The primary objective is to investigate numerical stability, adaptation behavior, and evaluation methodology rather than to claim state-of-the-art performance.
This project explores:
- Switching Linear Dynamical System (LDS) benchmarks with aligned shock evaluation metrics.
- Output-restricted test-time adaptation (TTA) for Mamba-style SSMs.
- Stability-oriented training rules (low learning rate, gradient clipping, frozen core scan parameters).
- C-MAPSS (NASA Turbofan FD001) for Remaining Useful Life (RUL) prediction.
- Meta-learning scaffolding (MetaMAML and related baselines).
The repository functions as a research sandbox for probing stability and adaptation under constrained conditions.
- Switch-aligned metrics implemented (Pre / Shock / Recover / Steady / AUA / RecTime).
- Hidden state persistence verified.
- Mamba TTA numerical instability resolved via:
- Output-only parameter updates
- Reduced learning rate (0.001)
- Gradient clipping (1.0)
Shock-phase stability constraint verified:
Shock_ON ≤ 2.0 × Shock_OFF
Positive adaptation gain remains under investigation.
Dataset: NASA C-MAPSS FD001 — 100 training engines (run-to-failure), 100 test engines. 17 sensor features, window size 50, RUL capped at 125 cycles (standard practice).
Training: 100 epochs, MAML meta-learning with 8 tasks per epoch.
| Metric | Legacy SSM | Mamba SSM |
|---|---|---|
| Parameters | 3,587 | 65,729 |
| Final Training Loss | 0.0182 | 0.0361 |
| Best Training Loss | 0.0117 | 0.0169 |
| Training Time (CPU) | 141 s | 3,309 s |
| Test RMSE (cycles) | 46.24 | 21.80 |
| Test MAE (cycles) | 38.36 | 18.22 |
| C-MAPSS Score | 10,806 | 906 |
Observations (subject to further validation):
- On the test set, the Mamba-based model achieved approximately 53% lower RMSE and a substantially lower C-MAPSS score compared to the MLP-based baseline, suggesting that the structured state-space formulation may offer representational advantages for sequential degradation modeling.
- Mamba's higher training time on CPU is attributable to the pure-PyTorch fallback implementation; the official CUDA kernel (
mamba-ssm) is expected to reduce this significantly on GPU hardware. - These results are from a single-seed run. Multi-seed validation with statistical significance testing is required before drawing definitive conclusions.

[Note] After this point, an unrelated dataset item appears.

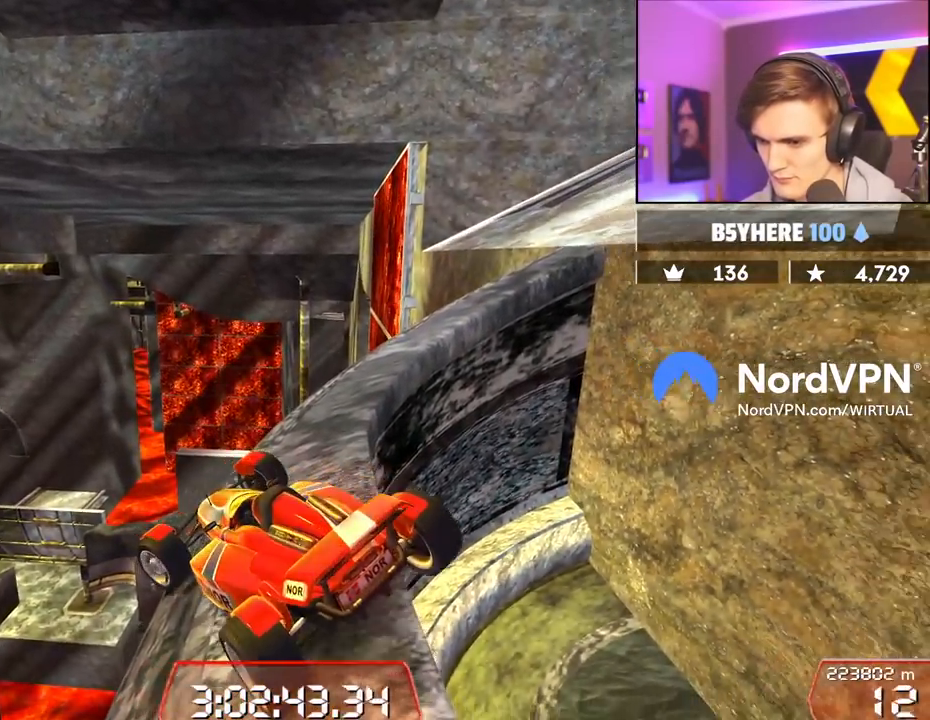
{"keys": ["right"], "events": [[17, "left", "up"], [217, "right", "down"], [217, "up", "down"], [484, "up", "up"]]}
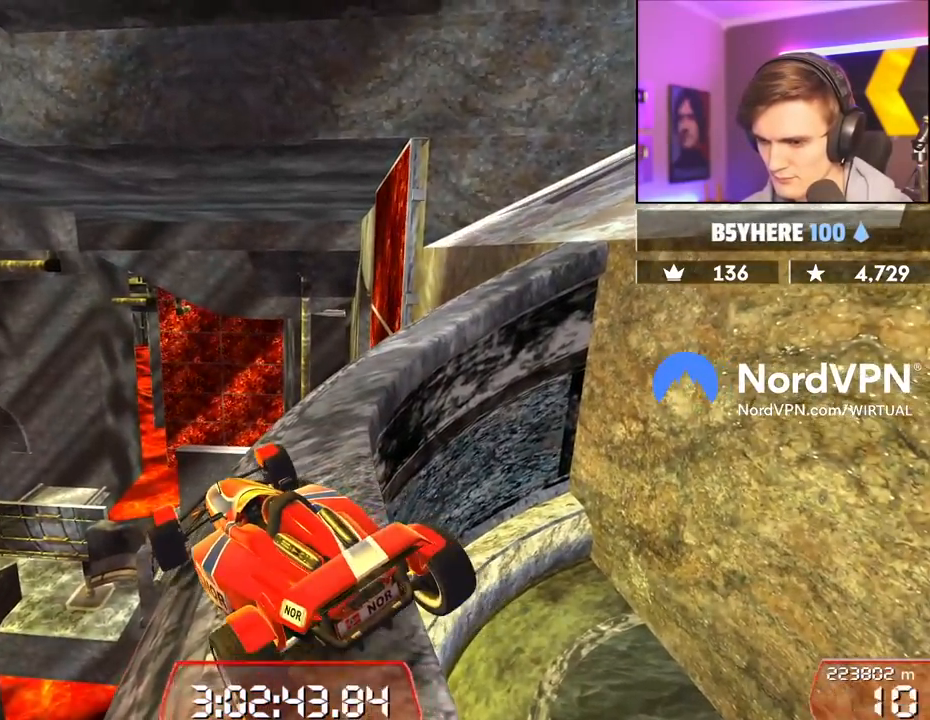
{"keys": ["right"], "events": []}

Note: The C-MAPSS scoring function is asymmetric — late predictions (predicting longer RUL than actual) are penalized more heavily than early predictions. The substantial difference in scores (906 vs. 10,806) reflects Mamba's tendency to produce predictions closer to true RUL values, but further analysis of the error distribution is warranted.
Switching LDS benchmark:
python experiments/benchmark_switching_lds.pyC-MAPSS benchmark (full 100-epoch run):
python experiments/benchmark_cmapss.pyArtifacts generated:
results/switching_lds_benchmark.jsonresults/cmapss_benchmark.jsonmodel_legacy_lds.pt/model_mamba_lds.pt
Large artifacts are excluded from version control where appropriate.
This repository prioritizes:
- Stability verification over performance claims
- Explicit constraint logging
- Incremental validation
- Clear separation between preliminary and confirmed results
No claims of scalability or production readiness are made.
This is experimental research code. Architectural and performance conclusions remain provisional pending full multi-seed validation and extended training runs. The benchmark results reported above are from a single experimental configuration and should be interpreted with appropriate caution.